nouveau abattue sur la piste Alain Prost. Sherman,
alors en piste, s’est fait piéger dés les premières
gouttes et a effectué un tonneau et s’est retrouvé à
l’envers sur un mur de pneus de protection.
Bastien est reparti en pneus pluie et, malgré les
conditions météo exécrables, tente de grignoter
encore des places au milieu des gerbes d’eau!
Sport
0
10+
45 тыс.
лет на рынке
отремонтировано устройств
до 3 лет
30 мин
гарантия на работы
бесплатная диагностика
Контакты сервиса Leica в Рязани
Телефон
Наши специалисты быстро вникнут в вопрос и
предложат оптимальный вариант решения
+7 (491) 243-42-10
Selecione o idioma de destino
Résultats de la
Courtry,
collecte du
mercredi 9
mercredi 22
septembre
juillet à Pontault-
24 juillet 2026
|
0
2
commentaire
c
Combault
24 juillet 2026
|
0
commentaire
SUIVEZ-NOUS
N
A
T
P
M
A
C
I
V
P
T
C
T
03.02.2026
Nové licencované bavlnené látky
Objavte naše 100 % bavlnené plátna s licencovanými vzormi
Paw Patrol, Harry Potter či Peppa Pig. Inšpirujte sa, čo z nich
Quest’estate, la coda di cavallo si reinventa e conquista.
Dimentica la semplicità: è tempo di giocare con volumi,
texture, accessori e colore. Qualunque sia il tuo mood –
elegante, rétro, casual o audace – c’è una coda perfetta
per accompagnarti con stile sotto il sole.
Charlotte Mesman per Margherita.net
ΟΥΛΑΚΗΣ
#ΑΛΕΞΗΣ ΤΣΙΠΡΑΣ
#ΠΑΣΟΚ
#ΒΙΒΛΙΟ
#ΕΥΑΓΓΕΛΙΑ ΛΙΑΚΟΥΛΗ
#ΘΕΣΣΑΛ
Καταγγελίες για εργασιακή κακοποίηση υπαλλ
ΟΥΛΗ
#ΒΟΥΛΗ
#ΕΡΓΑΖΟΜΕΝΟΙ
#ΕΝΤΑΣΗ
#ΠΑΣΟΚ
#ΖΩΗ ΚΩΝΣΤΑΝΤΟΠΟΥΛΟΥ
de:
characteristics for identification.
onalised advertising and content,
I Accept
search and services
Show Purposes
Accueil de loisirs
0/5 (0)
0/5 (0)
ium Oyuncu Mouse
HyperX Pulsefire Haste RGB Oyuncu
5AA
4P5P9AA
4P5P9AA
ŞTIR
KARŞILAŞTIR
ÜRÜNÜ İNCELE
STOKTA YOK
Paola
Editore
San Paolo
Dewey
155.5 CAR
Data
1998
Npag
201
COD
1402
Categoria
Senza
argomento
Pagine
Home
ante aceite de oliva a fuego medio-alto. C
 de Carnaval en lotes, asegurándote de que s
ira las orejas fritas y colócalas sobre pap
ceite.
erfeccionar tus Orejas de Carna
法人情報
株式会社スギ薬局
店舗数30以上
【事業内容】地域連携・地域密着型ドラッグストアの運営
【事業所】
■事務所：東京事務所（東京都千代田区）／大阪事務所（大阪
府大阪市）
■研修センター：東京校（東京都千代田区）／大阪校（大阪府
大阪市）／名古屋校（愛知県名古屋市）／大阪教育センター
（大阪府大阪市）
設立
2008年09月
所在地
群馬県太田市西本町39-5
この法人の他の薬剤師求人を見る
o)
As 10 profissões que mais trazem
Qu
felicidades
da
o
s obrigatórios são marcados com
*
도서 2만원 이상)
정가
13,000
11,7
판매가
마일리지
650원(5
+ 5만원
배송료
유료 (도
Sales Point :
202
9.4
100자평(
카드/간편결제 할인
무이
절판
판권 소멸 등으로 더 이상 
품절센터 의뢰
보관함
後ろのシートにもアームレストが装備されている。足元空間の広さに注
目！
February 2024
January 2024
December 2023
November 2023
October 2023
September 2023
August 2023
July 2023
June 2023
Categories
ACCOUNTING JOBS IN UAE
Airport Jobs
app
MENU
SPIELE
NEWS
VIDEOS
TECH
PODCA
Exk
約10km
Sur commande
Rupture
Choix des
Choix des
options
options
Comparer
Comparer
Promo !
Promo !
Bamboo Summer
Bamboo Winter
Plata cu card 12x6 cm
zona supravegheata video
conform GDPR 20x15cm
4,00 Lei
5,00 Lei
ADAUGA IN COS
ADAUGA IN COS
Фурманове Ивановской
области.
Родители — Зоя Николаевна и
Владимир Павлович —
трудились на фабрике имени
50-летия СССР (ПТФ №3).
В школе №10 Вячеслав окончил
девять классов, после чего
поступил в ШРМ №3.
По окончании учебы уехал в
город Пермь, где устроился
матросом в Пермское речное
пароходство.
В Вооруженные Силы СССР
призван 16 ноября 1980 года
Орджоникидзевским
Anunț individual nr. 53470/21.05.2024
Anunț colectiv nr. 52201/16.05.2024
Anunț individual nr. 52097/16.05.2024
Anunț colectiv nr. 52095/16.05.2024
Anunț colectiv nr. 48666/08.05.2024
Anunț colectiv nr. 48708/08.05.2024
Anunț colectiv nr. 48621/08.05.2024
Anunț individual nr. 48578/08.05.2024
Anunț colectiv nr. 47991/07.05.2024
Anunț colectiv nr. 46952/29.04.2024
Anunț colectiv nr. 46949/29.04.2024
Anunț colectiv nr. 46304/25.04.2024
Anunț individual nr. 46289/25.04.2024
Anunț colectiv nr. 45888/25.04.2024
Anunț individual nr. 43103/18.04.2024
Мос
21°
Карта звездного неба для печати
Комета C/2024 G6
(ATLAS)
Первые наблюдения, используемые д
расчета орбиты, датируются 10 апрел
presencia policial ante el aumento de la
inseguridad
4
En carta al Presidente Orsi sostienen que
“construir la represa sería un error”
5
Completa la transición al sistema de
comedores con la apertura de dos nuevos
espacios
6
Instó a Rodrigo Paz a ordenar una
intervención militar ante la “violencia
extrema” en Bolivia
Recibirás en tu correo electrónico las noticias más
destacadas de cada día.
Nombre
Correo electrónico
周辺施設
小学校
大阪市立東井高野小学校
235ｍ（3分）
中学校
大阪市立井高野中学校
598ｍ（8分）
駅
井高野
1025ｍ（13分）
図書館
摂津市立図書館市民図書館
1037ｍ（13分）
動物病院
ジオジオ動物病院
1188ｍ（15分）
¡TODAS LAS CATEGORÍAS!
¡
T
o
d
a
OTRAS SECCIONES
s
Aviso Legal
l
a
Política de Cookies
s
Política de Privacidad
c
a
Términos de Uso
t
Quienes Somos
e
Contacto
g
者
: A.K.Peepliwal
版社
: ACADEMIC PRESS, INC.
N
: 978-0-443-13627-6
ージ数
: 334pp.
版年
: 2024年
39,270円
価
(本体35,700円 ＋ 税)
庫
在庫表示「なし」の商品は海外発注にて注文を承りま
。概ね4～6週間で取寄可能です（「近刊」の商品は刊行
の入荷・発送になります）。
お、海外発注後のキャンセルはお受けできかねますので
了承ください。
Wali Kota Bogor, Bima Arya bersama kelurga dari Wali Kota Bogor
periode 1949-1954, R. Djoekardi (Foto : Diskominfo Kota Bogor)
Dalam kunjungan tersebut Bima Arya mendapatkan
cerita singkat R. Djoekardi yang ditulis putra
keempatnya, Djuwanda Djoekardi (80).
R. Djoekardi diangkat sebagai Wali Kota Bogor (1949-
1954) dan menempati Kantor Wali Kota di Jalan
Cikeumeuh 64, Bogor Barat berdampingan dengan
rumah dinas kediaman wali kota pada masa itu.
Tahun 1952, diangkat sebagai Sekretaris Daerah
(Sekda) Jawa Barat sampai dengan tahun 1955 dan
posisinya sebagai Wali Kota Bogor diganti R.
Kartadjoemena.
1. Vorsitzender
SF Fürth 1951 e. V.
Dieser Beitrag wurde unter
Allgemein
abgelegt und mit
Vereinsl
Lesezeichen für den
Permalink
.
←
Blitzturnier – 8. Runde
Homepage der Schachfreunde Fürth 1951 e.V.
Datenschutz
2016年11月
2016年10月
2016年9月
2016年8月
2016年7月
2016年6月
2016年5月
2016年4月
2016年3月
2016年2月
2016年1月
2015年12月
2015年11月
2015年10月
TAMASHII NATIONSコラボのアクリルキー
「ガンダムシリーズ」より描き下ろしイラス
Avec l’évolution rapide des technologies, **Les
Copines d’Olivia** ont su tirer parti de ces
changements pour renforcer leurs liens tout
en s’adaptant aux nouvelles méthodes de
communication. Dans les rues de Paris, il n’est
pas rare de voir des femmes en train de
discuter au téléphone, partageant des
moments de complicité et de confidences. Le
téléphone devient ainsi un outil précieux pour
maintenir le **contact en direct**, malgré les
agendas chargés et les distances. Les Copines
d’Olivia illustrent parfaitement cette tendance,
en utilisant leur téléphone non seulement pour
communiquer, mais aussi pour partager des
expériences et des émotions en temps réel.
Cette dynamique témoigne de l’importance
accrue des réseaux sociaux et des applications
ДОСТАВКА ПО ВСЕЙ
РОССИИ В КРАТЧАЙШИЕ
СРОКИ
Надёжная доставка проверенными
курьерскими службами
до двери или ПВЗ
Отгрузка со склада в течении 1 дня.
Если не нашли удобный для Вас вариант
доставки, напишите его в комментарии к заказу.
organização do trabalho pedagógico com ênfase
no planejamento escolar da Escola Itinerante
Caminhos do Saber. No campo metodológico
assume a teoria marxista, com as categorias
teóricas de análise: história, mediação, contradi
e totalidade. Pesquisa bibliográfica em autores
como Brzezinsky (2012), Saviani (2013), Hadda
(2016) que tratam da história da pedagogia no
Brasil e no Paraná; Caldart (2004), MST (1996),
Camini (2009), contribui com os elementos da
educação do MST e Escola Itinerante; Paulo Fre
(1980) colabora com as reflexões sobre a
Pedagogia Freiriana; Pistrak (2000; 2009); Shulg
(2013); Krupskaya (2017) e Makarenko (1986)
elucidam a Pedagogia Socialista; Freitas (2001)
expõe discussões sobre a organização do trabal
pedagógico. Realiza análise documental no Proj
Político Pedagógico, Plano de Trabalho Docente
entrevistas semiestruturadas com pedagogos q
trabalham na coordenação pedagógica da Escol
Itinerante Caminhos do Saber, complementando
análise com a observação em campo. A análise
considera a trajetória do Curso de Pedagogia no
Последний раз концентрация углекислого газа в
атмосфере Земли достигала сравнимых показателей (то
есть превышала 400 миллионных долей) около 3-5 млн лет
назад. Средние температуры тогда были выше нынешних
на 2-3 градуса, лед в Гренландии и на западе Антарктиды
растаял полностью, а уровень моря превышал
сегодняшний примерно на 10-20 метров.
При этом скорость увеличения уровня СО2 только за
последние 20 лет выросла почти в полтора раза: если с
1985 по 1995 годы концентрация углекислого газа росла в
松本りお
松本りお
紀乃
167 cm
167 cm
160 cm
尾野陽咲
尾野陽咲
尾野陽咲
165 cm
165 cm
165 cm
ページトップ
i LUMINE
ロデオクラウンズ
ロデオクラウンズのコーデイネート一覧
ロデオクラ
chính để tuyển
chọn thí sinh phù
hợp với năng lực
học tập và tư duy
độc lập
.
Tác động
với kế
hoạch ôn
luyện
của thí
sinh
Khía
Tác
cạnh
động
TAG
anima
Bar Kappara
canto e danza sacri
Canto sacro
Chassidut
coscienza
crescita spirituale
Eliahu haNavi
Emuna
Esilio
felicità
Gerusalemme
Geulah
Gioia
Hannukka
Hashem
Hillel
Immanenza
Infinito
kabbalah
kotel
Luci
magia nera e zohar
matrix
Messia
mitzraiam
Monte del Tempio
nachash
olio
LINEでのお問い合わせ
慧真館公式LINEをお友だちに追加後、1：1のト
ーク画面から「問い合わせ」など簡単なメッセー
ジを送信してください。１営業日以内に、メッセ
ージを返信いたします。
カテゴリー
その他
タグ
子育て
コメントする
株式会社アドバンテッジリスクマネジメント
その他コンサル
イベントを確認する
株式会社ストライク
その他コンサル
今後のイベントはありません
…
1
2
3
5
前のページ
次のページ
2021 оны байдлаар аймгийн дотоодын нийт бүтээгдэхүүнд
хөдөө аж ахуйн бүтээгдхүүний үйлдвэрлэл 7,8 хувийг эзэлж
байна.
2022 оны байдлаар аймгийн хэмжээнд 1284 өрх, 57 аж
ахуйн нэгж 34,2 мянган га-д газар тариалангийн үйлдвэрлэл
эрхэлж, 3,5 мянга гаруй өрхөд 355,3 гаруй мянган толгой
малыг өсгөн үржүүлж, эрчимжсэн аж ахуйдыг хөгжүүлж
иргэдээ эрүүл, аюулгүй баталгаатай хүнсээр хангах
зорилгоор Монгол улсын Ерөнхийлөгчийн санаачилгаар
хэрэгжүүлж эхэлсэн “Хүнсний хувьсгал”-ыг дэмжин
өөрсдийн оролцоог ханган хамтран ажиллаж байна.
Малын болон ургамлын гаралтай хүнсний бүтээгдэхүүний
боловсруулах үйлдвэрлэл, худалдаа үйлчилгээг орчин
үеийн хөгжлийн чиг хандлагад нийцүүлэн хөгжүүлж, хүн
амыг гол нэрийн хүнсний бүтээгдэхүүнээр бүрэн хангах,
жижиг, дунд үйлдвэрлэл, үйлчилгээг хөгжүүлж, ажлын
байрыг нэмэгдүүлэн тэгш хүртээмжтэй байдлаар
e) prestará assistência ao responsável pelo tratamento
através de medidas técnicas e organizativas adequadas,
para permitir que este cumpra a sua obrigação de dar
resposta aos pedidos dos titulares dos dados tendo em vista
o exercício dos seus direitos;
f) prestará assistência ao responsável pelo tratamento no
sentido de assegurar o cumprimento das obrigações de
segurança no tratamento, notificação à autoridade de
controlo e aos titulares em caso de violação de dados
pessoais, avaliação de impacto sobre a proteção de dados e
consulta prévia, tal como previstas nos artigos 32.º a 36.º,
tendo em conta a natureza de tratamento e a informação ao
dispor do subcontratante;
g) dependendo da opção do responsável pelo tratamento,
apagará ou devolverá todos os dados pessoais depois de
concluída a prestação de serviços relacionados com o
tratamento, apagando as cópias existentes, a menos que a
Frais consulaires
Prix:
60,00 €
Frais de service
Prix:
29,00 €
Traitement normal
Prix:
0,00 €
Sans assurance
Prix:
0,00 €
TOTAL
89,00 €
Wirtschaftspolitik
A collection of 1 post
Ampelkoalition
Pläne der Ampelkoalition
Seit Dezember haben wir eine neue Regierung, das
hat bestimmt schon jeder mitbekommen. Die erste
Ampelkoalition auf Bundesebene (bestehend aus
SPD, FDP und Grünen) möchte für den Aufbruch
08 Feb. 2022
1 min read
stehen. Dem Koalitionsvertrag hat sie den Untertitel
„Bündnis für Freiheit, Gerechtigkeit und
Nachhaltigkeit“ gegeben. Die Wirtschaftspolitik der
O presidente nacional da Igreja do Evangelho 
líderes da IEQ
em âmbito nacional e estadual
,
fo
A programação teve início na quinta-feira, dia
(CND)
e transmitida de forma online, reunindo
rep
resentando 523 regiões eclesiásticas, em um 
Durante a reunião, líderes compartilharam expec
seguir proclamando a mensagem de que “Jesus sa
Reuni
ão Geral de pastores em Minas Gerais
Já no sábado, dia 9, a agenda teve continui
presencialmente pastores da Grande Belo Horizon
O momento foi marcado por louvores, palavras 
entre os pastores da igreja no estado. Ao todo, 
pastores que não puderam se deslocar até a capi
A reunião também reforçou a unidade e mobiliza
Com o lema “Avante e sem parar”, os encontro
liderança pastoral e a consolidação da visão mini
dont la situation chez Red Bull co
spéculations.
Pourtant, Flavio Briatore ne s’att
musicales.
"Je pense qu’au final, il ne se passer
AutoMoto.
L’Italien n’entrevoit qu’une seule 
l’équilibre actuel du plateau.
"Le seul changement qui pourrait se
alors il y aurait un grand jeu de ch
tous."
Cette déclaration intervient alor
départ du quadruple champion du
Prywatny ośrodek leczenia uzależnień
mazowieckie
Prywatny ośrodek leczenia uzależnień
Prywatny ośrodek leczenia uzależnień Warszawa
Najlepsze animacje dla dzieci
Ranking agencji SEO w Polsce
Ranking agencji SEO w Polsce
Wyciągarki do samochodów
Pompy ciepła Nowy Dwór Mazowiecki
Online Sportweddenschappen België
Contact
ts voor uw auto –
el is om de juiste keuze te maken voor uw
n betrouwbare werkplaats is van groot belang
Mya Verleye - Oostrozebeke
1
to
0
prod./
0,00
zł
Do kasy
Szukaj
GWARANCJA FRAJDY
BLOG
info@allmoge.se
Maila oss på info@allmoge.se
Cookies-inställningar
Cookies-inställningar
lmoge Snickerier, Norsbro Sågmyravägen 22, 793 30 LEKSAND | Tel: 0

* * * * * * * * *

**Requirement:**
Wherever the string "Frais" appears in the data above, copy the line it sits in.

**Solution for this exercise:**
Frais consulaires
Frais de service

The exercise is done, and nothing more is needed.